Indigenous peoples of the world demand rights. They want the right to own land, the right to their own culture, their own language, and they wish to be recognised as peoples with the right to self-determination. Four programmes delving into the reality of four indigenous peoples on four continents: The Quichuas of Ecuador, the Chakmas of Bangladesh, the Bushmen of South Africa and the Inuit of Greenland.The series is comprised by the following programmes:
New land New Life – Bushmen of South Africa
The Bushmen of South Africa have been close to extermination. Once they were hunters and gatherers roaming the entire country, now they are only very few left. After the fall of apartheid the surviving bushmen have been given back land by the South African state, and now they are trying to build up a new society on what is left of their old culture. Meet the 70’year old /Una Roi, one of the 20 surviving speakers of the ancient bushmen’s language in South Africa.
Demanding Justice – Chakma’s of Bangladesh
For more than 20 years indigenous peoples in Bangladesh have been at war against successive governments of the country. It was a war about land and the right to self-determination, and among the moves of the government was the relocation of 400.000 poor Bengalis unto the indigenous peoples land. Here they have stayed, even after a peace-accord promised that the land would be given back.. Meet Devasish Roy, the 51st king of the Chakma’s, who demand justice for his people.

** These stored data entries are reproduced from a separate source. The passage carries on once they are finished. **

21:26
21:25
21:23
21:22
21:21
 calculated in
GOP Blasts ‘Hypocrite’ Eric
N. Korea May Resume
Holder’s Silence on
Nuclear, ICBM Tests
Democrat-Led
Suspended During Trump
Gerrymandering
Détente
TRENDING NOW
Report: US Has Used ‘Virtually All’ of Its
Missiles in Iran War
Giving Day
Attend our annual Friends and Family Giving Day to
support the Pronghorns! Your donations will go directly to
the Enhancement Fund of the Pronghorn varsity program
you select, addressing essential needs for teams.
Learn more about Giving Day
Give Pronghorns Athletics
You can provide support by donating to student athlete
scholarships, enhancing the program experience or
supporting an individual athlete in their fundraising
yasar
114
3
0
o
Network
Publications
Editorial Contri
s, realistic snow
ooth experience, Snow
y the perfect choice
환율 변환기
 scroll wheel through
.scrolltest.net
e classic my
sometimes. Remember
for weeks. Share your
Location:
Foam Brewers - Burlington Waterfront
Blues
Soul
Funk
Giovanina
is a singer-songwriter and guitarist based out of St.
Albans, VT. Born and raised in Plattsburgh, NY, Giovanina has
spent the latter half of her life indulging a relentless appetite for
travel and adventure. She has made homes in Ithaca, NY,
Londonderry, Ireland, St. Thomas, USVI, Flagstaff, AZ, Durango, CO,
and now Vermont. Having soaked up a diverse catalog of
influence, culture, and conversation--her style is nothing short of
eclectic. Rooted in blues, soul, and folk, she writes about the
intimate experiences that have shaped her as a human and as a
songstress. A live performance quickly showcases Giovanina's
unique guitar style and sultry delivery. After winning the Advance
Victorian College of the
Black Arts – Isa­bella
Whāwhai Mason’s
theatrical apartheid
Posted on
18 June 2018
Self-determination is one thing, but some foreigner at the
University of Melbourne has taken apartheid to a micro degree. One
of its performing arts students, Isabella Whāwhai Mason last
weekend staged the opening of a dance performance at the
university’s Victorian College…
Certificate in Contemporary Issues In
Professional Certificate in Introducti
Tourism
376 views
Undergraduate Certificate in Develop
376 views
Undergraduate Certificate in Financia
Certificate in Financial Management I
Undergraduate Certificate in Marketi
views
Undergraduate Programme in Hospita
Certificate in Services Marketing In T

The Rich Indians – Quichuas of Ecuador
In the wildest part of the Amazonian rainforest in Ecuador a small group other Quichua-indians have founded a new community. They wish to build up a sustainable society based on ancestral knowledge about the forest, its plants and animals. Hereby they hope to obtain footing in the area and be able to save it from exploitation by the oil-companies, who for the last 30 years have left a trail of destruction in big parts of the forest. Meet Alfredo Viteri founder of the new community.
Between Two Cultures – Inuit of Greenland
When Greenland in the 1960‘ties was transformed into a modern well-fare society, Paamiut, a small town on Greenland’s south-western shore, was chosen to become the big industrial fishing-town based exclusively on cod-fish. Fishermen and hunters in the area were moved to town to become industrial workers. Few years later the cod disappeared, and the town faced stagnation and social problems. Meet Lars Sørensen, mayor of Paamiut, who struggles to create a new livelihood for his people.